_EXCERPT_
━━━━━━━━━━━━━━━━━━━━━━━━━━━━━━

Doctor Who The Lodger Revew

The premise – and I’ll tell you that rather than the plot because this close to the finale all things are spoilers – is that the Doctor sets out to become James Corden’s Craig’s lodger, due to some drift compensation worth of The Ark in Space, but he’s not the only one staying in the house, and things, as always, take a sinister turn as soon as he arrives.

Despite the fact that this was written originally for the Tenth Doctor, there is no way David Tennant’s persona could have tackled – excuse the pun – this particular incarnation of the story because, well, the Doctor is just so gormless. Matt Smith plays it entirely for laughs in this pseudo-sitcom and does a great job mugging scenes from a likeable and affable Corden, but Roberts has got the Eleventh Doctor completely wrong. A faux-Starman, or pseudo-Mork, the Doctor’s social skills have been degenerated to those of someone who doesn’t know Earth at all. He’s far savier than this, the Doctor, and not knowing about football, social etiquette or the like just comes across as fake and silly. Sticking his finger in a jam pot in Fear Her is one thing, being rude or loud or bossy is another, but this script turns the Doctor into an idiot, whether by intent or design it doesn’t matter, and, despite the humour to be had, really debases the character. Matt is great – his comic timing and relationship with Corden, for once the straight man, is well crafted – but many will feel that there is a lack of dignity in the character, depite his typical heroics.

The football scene, well, I’ve nothing against that at all. If the Fifth can play cricket, then why not football, but it does seem a bit bolted on.

━━━━━━━━━━━━━━━━━━━━━━━━━━━━━━

_RECORDS SUPPLIED_
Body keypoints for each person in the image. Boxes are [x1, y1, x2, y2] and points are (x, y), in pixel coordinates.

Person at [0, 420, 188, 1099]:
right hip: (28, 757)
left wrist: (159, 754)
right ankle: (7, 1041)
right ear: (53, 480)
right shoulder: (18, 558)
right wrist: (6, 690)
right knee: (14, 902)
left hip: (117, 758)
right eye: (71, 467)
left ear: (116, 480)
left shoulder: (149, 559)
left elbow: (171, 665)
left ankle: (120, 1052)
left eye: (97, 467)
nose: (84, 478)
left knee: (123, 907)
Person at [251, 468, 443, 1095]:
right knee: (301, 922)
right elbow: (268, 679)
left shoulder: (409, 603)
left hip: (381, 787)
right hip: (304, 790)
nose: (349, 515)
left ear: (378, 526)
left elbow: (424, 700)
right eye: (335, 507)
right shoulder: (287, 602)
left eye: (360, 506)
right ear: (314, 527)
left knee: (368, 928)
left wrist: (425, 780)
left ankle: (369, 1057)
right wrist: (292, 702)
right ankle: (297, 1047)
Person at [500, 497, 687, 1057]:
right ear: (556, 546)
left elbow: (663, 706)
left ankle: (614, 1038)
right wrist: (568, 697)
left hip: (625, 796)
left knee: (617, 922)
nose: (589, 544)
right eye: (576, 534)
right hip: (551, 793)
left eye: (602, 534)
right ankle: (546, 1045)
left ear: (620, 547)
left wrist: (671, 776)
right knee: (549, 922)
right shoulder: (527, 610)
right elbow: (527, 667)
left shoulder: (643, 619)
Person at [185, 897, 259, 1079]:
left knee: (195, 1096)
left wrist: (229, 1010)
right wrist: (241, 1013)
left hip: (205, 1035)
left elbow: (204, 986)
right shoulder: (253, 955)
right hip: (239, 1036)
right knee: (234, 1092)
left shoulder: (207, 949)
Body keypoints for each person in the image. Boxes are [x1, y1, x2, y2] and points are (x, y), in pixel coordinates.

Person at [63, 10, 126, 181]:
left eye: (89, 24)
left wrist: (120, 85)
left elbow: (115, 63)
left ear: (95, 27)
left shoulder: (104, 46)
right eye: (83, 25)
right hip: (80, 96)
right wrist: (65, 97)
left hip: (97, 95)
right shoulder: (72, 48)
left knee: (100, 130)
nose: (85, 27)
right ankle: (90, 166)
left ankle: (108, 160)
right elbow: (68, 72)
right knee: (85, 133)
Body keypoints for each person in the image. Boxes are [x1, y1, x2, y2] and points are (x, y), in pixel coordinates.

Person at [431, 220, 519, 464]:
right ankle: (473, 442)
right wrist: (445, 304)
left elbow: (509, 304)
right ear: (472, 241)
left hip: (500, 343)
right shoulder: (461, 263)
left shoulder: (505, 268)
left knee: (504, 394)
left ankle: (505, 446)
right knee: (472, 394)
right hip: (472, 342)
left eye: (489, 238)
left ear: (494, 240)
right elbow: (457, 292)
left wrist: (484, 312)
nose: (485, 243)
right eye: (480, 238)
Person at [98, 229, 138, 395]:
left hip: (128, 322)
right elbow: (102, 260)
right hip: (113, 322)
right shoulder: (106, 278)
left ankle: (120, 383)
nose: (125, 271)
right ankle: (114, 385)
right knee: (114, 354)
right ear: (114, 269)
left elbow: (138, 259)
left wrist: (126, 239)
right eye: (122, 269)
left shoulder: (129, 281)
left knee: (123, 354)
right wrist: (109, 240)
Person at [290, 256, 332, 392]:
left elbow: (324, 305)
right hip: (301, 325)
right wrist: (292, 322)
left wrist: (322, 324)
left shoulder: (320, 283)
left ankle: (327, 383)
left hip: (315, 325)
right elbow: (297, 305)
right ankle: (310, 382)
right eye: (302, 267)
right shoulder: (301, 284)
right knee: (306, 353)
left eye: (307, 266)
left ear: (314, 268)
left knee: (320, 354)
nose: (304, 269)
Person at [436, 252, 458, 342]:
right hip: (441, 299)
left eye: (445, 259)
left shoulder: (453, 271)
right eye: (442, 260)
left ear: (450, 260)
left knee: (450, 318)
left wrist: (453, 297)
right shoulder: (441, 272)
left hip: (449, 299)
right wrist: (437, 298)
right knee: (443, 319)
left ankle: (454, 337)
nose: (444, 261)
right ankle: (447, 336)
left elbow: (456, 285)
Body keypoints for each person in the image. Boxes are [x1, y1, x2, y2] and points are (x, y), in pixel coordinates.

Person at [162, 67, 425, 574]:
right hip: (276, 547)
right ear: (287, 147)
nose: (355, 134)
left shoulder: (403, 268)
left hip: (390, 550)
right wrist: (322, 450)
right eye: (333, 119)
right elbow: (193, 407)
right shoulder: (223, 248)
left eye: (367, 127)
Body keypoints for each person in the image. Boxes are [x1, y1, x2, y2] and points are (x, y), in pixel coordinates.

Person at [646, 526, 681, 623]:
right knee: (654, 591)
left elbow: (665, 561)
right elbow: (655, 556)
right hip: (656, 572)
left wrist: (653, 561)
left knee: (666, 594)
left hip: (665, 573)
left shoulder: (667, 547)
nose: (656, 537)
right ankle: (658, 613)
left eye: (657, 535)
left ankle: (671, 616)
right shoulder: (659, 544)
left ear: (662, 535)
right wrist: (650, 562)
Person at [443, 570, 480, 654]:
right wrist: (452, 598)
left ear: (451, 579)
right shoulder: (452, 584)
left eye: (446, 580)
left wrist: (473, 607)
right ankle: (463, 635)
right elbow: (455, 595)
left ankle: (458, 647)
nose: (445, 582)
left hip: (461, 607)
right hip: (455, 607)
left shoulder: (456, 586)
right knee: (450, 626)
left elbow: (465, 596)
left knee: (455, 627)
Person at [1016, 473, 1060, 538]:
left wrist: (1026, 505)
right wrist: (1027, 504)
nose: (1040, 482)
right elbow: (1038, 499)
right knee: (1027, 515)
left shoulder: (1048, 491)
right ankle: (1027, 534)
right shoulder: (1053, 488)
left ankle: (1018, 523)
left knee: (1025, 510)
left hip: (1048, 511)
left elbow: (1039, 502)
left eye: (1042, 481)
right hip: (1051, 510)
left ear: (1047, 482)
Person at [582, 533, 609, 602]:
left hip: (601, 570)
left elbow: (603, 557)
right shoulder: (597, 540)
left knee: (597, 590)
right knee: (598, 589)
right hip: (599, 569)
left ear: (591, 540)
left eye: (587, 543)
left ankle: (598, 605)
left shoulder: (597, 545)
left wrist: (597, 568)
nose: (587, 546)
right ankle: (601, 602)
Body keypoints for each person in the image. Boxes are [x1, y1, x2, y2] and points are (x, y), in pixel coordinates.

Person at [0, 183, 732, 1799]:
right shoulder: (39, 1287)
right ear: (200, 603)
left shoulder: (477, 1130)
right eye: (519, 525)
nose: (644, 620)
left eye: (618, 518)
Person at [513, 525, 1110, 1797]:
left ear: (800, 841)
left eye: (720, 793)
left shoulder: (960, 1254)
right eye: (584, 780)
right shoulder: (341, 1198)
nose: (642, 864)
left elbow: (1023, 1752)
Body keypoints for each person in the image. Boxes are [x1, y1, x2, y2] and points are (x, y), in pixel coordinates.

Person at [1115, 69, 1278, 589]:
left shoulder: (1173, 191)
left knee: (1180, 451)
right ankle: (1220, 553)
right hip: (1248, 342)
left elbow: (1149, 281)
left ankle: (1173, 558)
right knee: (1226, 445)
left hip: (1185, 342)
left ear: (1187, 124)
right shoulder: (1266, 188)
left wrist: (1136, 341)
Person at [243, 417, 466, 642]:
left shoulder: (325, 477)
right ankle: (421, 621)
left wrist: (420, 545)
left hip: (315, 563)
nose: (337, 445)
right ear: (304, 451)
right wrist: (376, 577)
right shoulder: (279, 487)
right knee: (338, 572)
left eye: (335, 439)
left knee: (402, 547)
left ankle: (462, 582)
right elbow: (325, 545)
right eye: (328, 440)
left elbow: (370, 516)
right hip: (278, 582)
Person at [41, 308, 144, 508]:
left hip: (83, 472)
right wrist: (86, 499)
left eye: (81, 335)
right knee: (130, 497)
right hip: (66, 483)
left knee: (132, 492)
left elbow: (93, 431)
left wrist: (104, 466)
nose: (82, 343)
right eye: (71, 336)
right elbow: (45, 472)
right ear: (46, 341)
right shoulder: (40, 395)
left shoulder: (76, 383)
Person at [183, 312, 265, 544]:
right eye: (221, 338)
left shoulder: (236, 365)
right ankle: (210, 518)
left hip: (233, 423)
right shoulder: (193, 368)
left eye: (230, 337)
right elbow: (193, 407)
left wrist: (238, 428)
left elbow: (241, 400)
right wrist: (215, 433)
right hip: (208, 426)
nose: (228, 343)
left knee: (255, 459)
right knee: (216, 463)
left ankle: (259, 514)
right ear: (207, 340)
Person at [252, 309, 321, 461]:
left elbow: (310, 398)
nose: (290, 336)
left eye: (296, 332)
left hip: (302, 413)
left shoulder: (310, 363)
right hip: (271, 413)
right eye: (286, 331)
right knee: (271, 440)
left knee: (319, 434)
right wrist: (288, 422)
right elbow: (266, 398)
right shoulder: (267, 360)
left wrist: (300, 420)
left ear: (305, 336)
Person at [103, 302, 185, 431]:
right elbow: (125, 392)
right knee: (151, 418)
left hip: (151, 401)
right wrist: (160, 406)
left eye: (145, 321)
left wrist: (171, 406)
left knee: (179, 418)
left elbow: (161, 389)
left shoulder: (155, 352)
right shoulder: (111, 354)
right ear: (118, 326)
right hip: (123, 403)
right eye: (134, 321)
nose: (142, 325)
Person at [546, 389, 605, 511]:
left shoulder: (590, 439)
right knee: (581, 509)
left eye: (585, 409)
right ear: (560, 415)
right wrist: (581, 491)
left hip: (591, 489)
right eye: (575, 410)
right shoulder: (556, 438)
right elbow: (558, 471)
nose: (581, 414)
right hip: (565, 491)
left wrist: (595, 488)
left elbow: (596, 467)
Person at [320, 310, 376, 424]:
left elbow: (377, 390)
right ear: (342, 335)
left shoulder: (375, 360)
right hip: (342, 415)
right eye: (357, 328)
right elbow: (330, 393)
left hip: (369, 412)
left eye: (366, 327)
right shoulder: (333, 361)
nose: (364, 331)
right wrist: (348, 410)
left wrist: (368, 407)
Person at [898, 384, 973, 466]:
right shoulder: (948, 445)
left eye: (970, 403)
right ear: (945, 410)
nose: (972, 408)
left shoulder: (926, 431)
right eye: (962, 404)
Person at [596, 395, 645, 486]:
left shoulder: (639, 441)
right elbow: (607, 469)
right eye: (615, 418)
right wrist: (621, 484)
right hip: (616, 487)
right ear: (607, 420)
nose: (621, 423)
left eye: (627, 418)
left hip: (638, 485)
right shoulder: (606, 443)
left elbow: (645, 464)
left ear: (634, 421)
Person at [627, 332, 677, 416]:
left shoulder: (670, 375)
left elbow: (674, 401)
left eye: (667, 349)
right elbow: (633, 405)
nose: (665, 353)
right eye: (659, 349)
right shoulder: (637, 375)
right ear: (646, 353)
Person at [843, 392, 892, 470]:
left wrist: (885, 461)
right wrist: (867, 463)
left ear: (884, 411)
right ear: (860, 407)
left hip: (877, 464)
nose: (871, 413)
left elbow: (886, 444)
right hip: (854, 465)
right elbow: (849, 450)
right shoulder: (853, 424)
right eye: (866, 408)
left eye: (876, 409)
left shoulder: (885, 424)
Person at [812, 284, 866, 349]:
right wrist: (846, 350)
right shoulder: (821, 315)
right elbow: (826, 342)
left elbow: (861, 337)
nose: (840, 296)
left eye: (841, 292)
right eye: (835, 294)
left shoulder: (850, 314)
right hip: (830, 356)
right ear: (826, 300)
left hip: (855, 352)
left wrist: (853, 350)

━━━━━━━━━━━━━━━━━━━━━━━━━━━━━━

_PROBLEM DETAILS_
Continue the review of the Doctor Who episode "The Lodger" after its last sentence, keeping its voice and subject.

_ANSWER TO THIS TASK_
This episode, again, isn’t about the monster, it’s about the people and the ending.

James Corden and Daisy Haggard are engaging and believable as the every-day not-quite couple, but it’s a cliched sitcom device which, despite being done well here, isn’t really Doctor Who. There’s some humour to be had at the Doctor’s fish-out-of-water experience, but I really don’t think the same man who ingratiated himself into the Tylers, or spent three years with UNIT or even sent his granddaughter to Coal Hill School would be such a flounderer. It’s quite awfully misjudged.

Directorily, Catherine Morshead echoes the domesticity of Amy’s Choice but with a much more point-and-shoot approach more noticeable in her other TV work like Heartbeat and The Bill.

This episode may divide fandom – some nice continuity and some very decent revelations may placate many – but it tries the same experiment as Vincent and the Doctor and shows, perhaps unkindly, that Roberts just doesn’t have the writing chops of Curtis. My least favourite episode of the season, I’m afraid.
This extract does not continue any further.